Note that this keyword value could contain patient information,
which is protected by the U.S. Privacy Act and by strict U.S. National
Institutes of Health guidelines. The acquiring laboratory may choose
to use encoded information for this keyword value.
$SYS/string/ $SYS/Macintosh System
7.5/
This keyword specifies the type of computer and
the operating system under which the data set was collected. Here
the data set was collected on a Macintosh running System 7.5.
$TIMESTEP/f/ $TIMESTEP/0.0167/
$TIMESTEP/1.0/
The presence of this keyword indicates that time
has been collected as one of the parameters in the data set. $PnN/TIME/
specifies which parameter represents time. $TIMESTEP
specifies the time step in seconds. In the first example, the time
step is 0.0167 seconds, which is 1/60 of a second and is the typical
clock tick on a personal computer. For this example, an implementor
specifies $P6N/TIME/$P6B/16/ $P6R/65536/$TIMESTEP/0.0167/.
When the first event in the data set is captured by the computer,
the number of clock ticks since the computer was turned on is read
and saved as a constant, n Ticks. A zero value is entered into parameter
6 in this first event. When the second event arrives, the number
of clock ticks is obtained from the computer clock. n Ticks is subtracted
from this number and the result stored as parameter 6 of the second
event. The actual number of seconds between any subsequent event
and the first event is obtained by multiplying the parameter 6 value
by the $TIMESTEP value. In this example, the
maximum time range is approximately 17.5 minutes. In the second
example, an implementor specifies $P6N/TIME/$P6B/16/$P6R/65536/$TIMESTEP/1.0/.
Using the same procedure as in the first example, any events arriving
less than 1.0 second after the first event have a parameter value
of zero, while those arriving between 1.0 second and (less than)
2.0 seconds have a parameter 6 value of 1. The maximum time range
is approximately 18 hours. If an external constant time interval
generator is used to provide a signal input that increases linearly
with time, the appropriate TEXT keywords might be $P6N/TIME/$P6B/16/$P6R/1024/
$TIMESTEP/0.001/. Here the
time step is smaller than that available from the computer clock.
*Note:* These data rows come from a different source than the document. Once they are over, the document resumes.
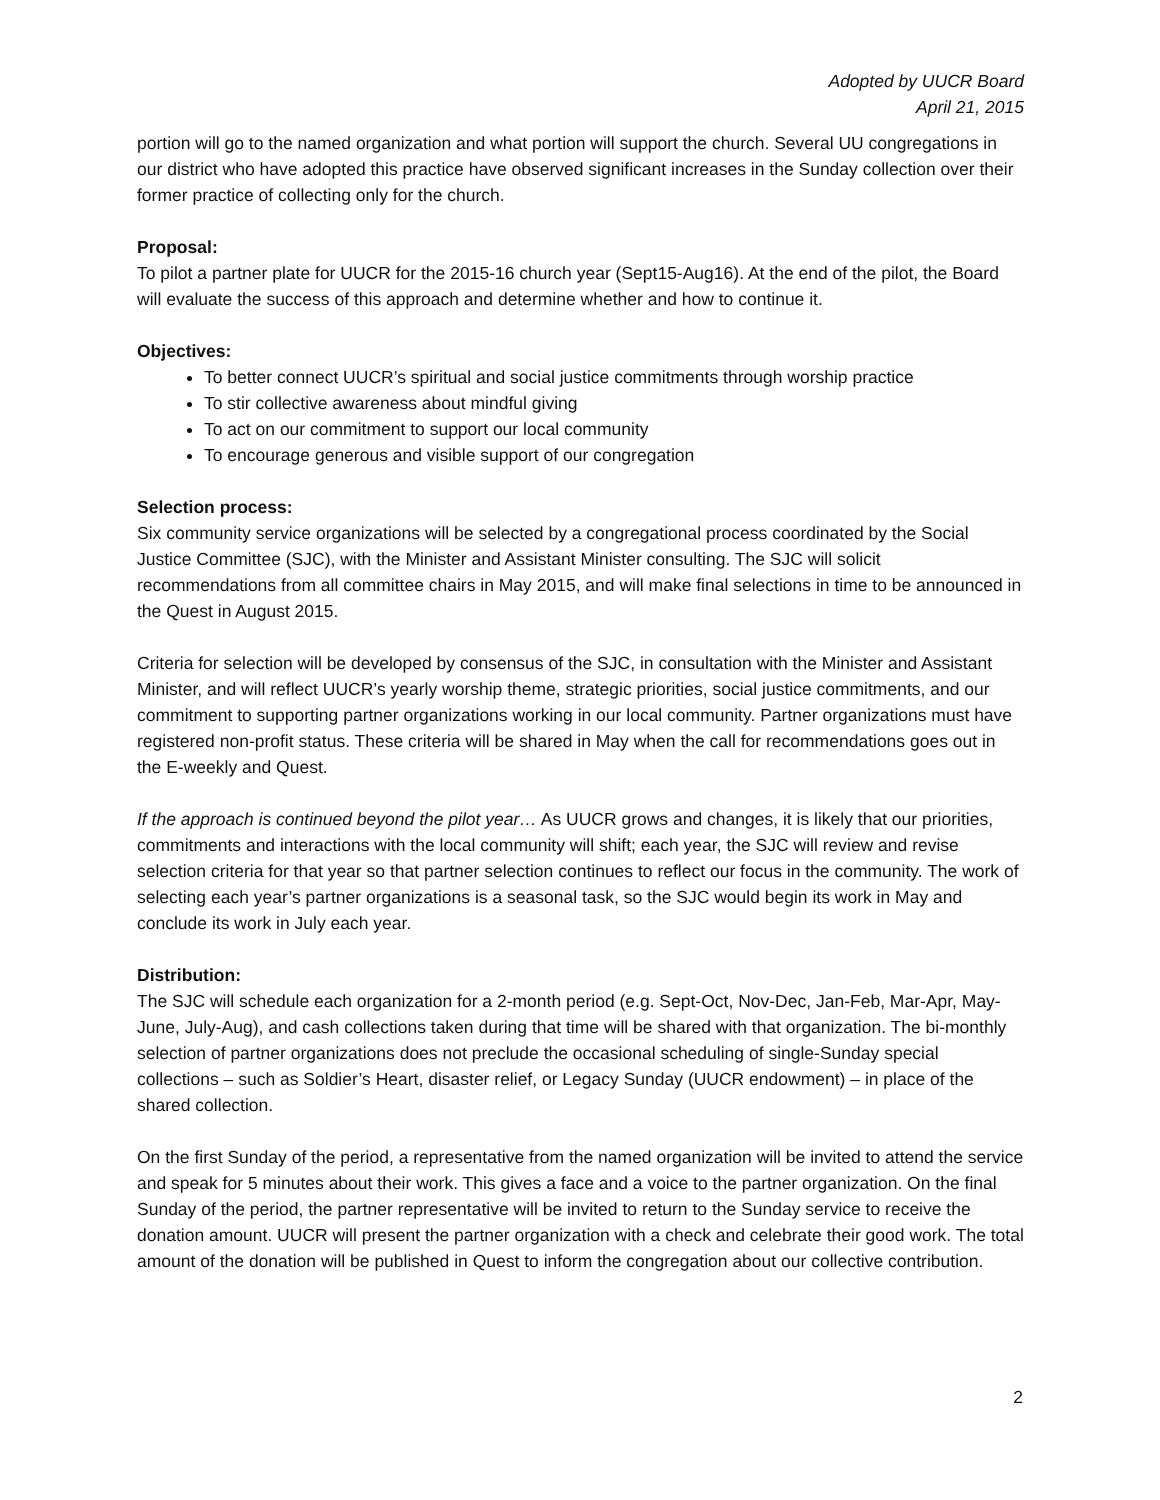Adopted by UUCR Board
April 21, 2015
portion will go to the named organization and what portion will support the church. Several UU congregations in our district who have adopted this practice have observed significant increases in the Sunday collection over their former practice of collecting only for the church.
Proposal:
To pilot a partner plate for UUCR for the 2015-16 church year (Sept15-Aug16). At the end of the pilot, the Board will evaluate the success of this approach and determine whether and how to continue it.
Objectives:
To better connect UUCR’s spiritual and social justice commitments through worship practice
To stir collective awareness about mindful giving
To act on our commitment to support our local community
To encourage generous and visible support of our congregation
Selection process:
Six community service organizations will be selected by a congregational process coordinated by the Social Justice Committee (SJC), with the Minister and Assistant Minister consulting. The SJC will solicit recommendations from all committee chairs in May 2015, and will make final selections in time to be announced in the Quest in August 2015.
Criteria for selection will be developed by consensus of the SJC, in consultation with the Minister and Assistant Minister, and will reflect UUCR’s yearly worship theme, strategic priorities, social justice commitments, and our commitment to supporting partner organizations working in our local community. Partner organizations must have registered non-profit status. These criteria will be shared in May when the call for recommendations goes out in the E-weekly and Quest.
If the approach is continued beyond the pilot year… As UUCR grows and changes, it is likely that our priorities, commitments and interactions with the local community will shift; each year, the SJC will review and revise selection criteria for that year so that partner selection continues to reflect our focus in the community. The work of selecting each year’s partner organizations is a seasonal task, so the SJC would begin its work in May and conclude its work in July each year.
Distribution:
The SJC will schedule each organization for a 2-month period (e.g. Sept-Oct, Nov-Dec, Jan-Feb, Mar-Apr, May-June, July-Aug), and cash collections taken during that time will be shared with that organization. The bi-monthly selection of partner organizations does not preclude the occasional scheduling of single-Sunday special collections – such as Soldier’s Heart, disaster relief, or Legacy Sunday (UUCR endowment) – in place of the shared collection.
On the first Sunday of the period, a representative from the named organization will be invited to attend the service and speak for 5 minutes about their work. This gives a face and a voice to the partner organization. On the final Sunday of the period, the partner representative will be invited to return to the Sunday service to receive the donation amount. UUCR will present the partner organization with a check and celebrate their good work. The total amount of the donation will be published in Quest to inform the congregation about our collective contribution.
2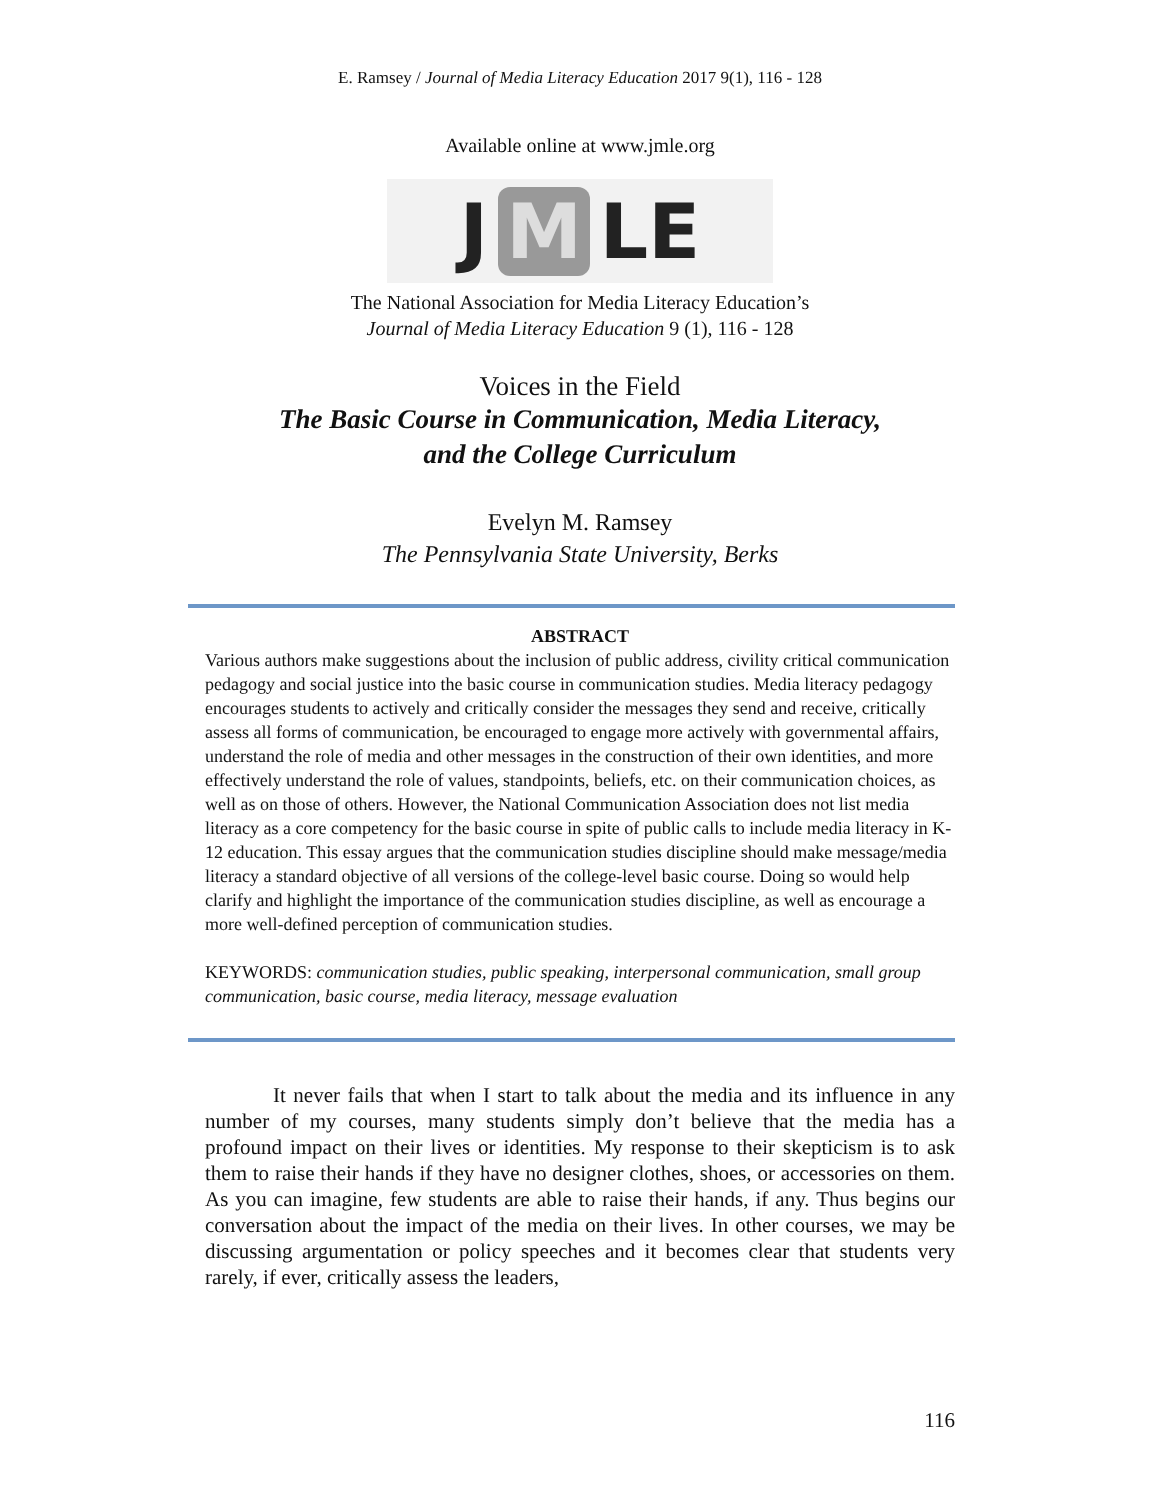E. Ramsey / Journal of Media Literacy Education 2017 9(1), 116 - 128
Available online at www.jmle.org
J M LE
The National Association for Media Literacy Education’s
Journal of Media Literacy Education 9 (1), 116 - 128
Voices in the Field
The Basic Course in Communication, Media Literacy,
and the College Curriculum
Evelyn M. Ramsey
The Pennsylvania State University, Berks
ABSTRACT
Various authors make suggestions about the inclusion of public address, civility critical communication pedagogy and social justice into the basic course in communication studies. Media literacy pedagogy encourages students to actively and critically consider the messages they send and receive, critically assess all forms of communication, be encouraged to engage more actively with governmental affairs, understand the role of media and other messages in the construction of their own identities, and more effectively understand the role of values, standpoints, beliefs, etc. on their communication choices, as well as on those of others. However, the National Communication Association does not list media literacy as a core competency for the basic course in spite of public calls to include media literacy in K-12 education. This essay argues that the communication studies discipline should make message/media literacy a standard objective of all versions of the college-level basic course. Doing so would help clarify and highlight the importance of the communication studies discipline, as well as encourage a more well-defined perception of communication studies.
KEYWORDS: communication studies, public speaking, interpersonal communication, small group communication, basic course, media literacy, message evaluation
It never fails that when I start to talk about the media and its influence in any number of my courses, many students simply don’t believe that the media has a profound impact on their lives or identities. My response to their skepticism is to ask them to raise their hands if they have no designer clothes, shoes, or accessories on them. As you can imagine, few students are able to raise their hands, if any. Thus begins our conversation about the impact of the media on their lives. In other courses, we may be discussing argumentation or policy speeches and it becomes clear that students very rarely, if ever, critically assess the leaders,
116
However, the number of steps is limited by the range of the ADC,
here 10 bits. The maximum time range for this example is 1023 seconds.
$TOT/n/ $TOT/25000/ [REQUIRED]
This keyword specifies the total number of events
in the data set. This data set contains 25000 events.
$TR/string, n/ $TR/FS,54/
This keyword specifies the parameter name which
serves as the trigger signal for an event. The number, n, is the
channel number of the threshold signifying an event. When the threshold
is exceeded, an event is declared. Here forward scatter (FS) is
the trigger signal and the event threshold is at channel 54.
$UNICODE/n,string1,string2,etc/
$UNICODE/3,$SYS,$SRC/
The integer 'n' represents the UNICODE page number
used and the comma delimited strings represent the keyword values
where UNICODE text is used. UNICODE is an international standard
that enables computer representation of most of the world's languages.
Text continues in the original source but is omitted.